Millions of people are under threat from melting of Himalayan glaciers, according to scientists carrying out the most comprehensive ever assessment of climate change in the region. The findings, published in three reports by the Kathmandu-based International Centre for Integrated Mountain Development (ICIMOD), show Nepal’s glaciers have shrunk by 21 percent and Bhutan’s by 22 percent over 30 years.
The reports, launched on Sunday at the UN climate talks in Durban, South Africa, provide the first authoritative confirmation of the extent of Himalayan glacial melting.

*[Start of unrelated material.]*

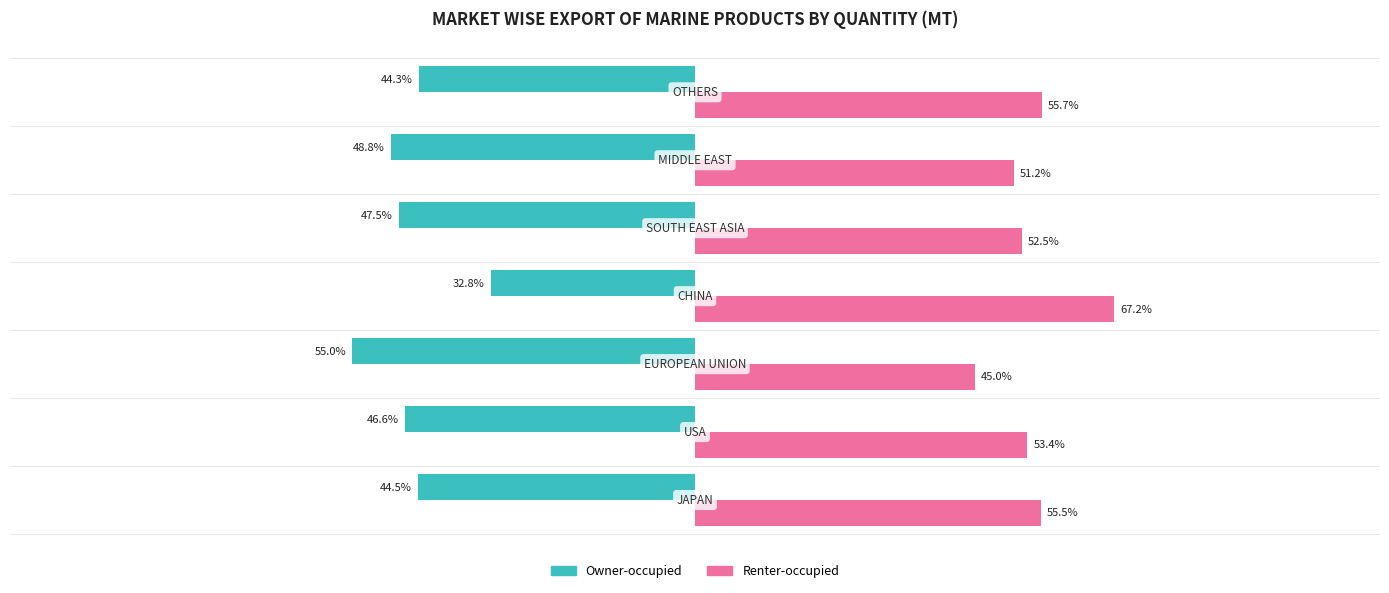

List the series in order of their overall mean, highest first.

Renter-occupied, Owner-occupied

They follow a discredited announcement by scientists in 2007 that the region’s glaciers would be gone by 2035. A three-year Sweden-funded research project led by ICIMOD showed 10 glaciers surveyed in the region all are shrinking, with a marked acceleration in loss of ice between 2002 and 2005.
Another study found a significant reduction in snow cover across the region in the last decade. “These reports provide a new baseline and location-specific information for understanding climate change in one of the most vulnerable ecosystems in the world,” Rajendra Pachauri, chairman of the Intergovernmental Panel on Climate Change (IPCC), said.
“They substantially deepen our understanding of this region… while also pointing to the knowledge gaps yet to be filled and actions that must be taken to deal with the challenge of climate change.” Scientists said the effects of climate change in the Himalayas could be devastating, as the region provides food and energy for 1.3 billion people living in downstream river basins.